WASHINGTON — The Food and Drug Administration announced it will investigate whether a UFO cult claiming to have produced the world’s first human clone illegally performed any of the alleged work in the United States.

Though the U.S. has no specific law against human cloning, the FDA, which regulates human experiments, has contended since 1998 that its regulations forbid human cloning without prior agency permission – authorization that it has no intention of giving.

Clonaid, a company formed by a group called the Raelians, who claim aliens created all life on Earth, announced that it had produced a cloned baby girl born yesterday to a U.S. woman – although it provided no proof that the baby had indeed been cloned.

Nor would company head Briggitte Boisselier say where the human embryo allegedly was cloned or implanted into the mother, or even where the baby was born.

President Bush also weighed in on the cloning controversy.

A spokesman said Bush is “deeply” troubled by efforts to clone human beings and wants Congress to ban the practice.

“The president believes, like most Americans, that human cloning is deeply troubling and he strongly supports legislation banning all human cloning,” White House spokesman Scott McClellan said. “Despite the widespread skepticism among scientists and medical professionals about today’s announcement, it underscores the need for the new Congress to act on bipartisan legislation to ban all human cloning.”

The baby girl was born to a 31-year-old American woman yesterday, according to Boisselier. She was allegedly cloned through cells taken from the mother.

Clonaid is associated with a cult called the Raelians, whose founder, Claude Vorihon, calls himself Rael and describes himself as a prophet.

Clonaid says it will rely on outside forensic experts to do the DNA tests necessary to prove they have produced a clone.

Several experts said standard DNA profiling, the same tests used for forensic tasks like identifying a body, would be sufficient proof.

Most likely, the experts would get the DNA from blood drawn from mother and baby or by scraping the roofs of their mouths.

If the baby is a clone, its DNA will match both the nuclear DNA and the mitochondrial DNA of the woman who was said to be cloned, experts say.

Such testing should take about a week. Clonaid expects it will have results in a week to 10 days.

Bosselier said at the press conference today, “I have created life.”

Five followers of Raelianism were reportedly implanted with cloned embryos earlier this year as the UFO cult raced with maverick Italian gynecologist Severino Antinori to be the first to deliver a cloned human baby.

Two U.S. couples, two Asian couples and one European couple are involved in the project. One of the American couples was expecting the first birth.

Raelians, who claim to number 55,000 members worldwide, believe the first humans were cloned by aliens who visited the Earth in flying saucers 25,000 years ago.

They believe these aliens, or Elohim – a Hebrew word referring to God – will return to Jerusalem when there is world peace and an embassy has been built for them.
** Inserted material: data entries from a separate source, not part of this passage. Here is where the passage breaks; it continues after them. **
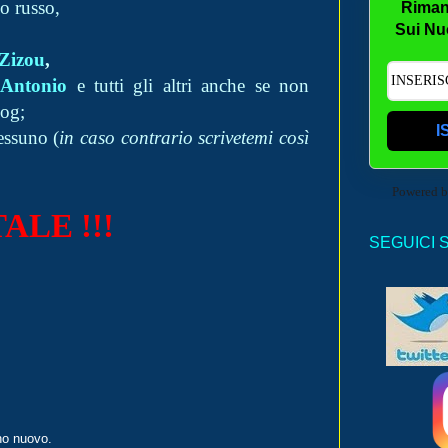
io russo,
Riman
Sui Nu
Zizou
,
Antonio
e tutti gli altri anche se non
log;
I
essuno (
in caso contrario scrivetemi così
Powered 
ALE !!!
SEGUICI 
no nuovo.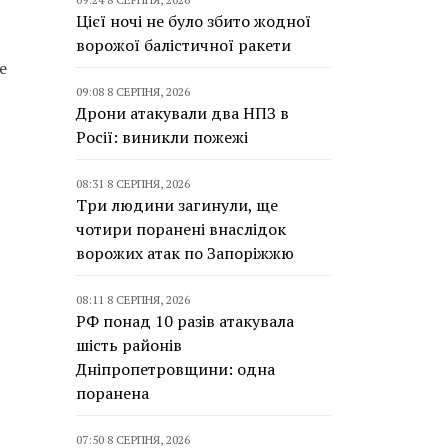
Цієї ночі не було збито жодної
ворожої балістичної ракети
е
09:08 8 СЕРПНЯ, 2026
Дрони атакували два НПЗ в
Росії: виникли пожежі
08:31 8 СЕРПНЯ, 2026
Три людини загинули, ще
чотири поранені внаслідок
ворожих атак по Запоріжжю
08:11 8 СЕРПНЯ, 2026
РФ понад 10 разів атакувала
шість районів
Дніпропетровщини: одна
поранена
07:50 8 СЕРПНЯ, 2026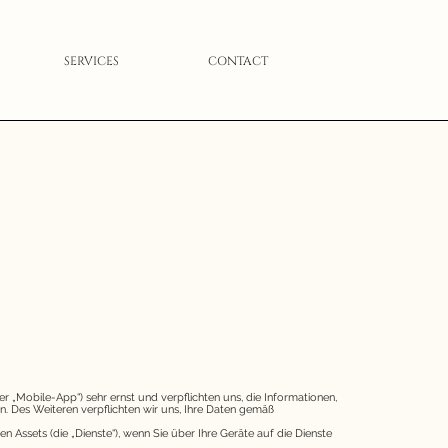
SERVICES
CONTACT
r „Mobile-App“) sehr ernst und verpflichten uns, die Informationen,
. Des Weiteren verpflichten wir uns, Ihre Daten gemäß
 Assets (die „Dienste“), wenn Sie über Ihre Geräte auf die Dienste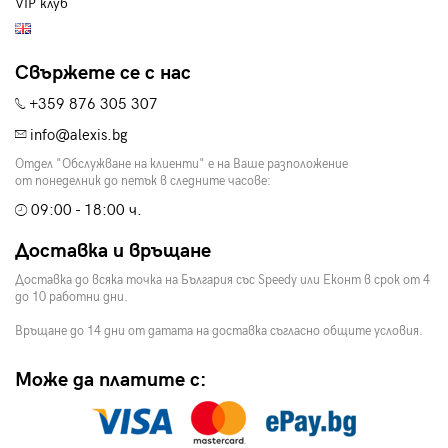
VIP клуб
Свържете се с нас
+359 876 305 307
info@alexis.bg
Отдел "Обслужване на клиенти" е на Ваше разположение
от понеделник до петък в следните часове:
09:00 - 18:00 ч.
Доставка и връщане
Доставка до всяка точка на България със Speedy или Еконт в срок от 4
до 10 работни дни.
Връщане до 14 дни от датата на доставка съгласно общите условия.
Може да платите с:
Vorilhon, the movement’s founder, is a former French motoring journalist and racing car driver, who renamed himself Rael after supposedly being visited in 1973 by a member of the Elohim. He described his visitor as being about 3-feet tall with long black hair, almond-shaped eyes, olive skin and exuding “harmony and humor.”

He says he discovered through this meeting that his father was an alien, and claims he was taken in the flying saucer to meet Jesus, Buddha and Joseph Smith, the founder of the Mormons. Rael, who lives in Quebec, claims cloning will enable humanity to attain eternal life.

Meanwhile, Antinori expects his first cloned baby to be delivered next month.

The predominant cloning method around the world entails removing the nucleus, or core, from an egg and replacing it with DNA from a donor. This DNA “reprograms” the egg, transferring into it the entire genetic code of the donor.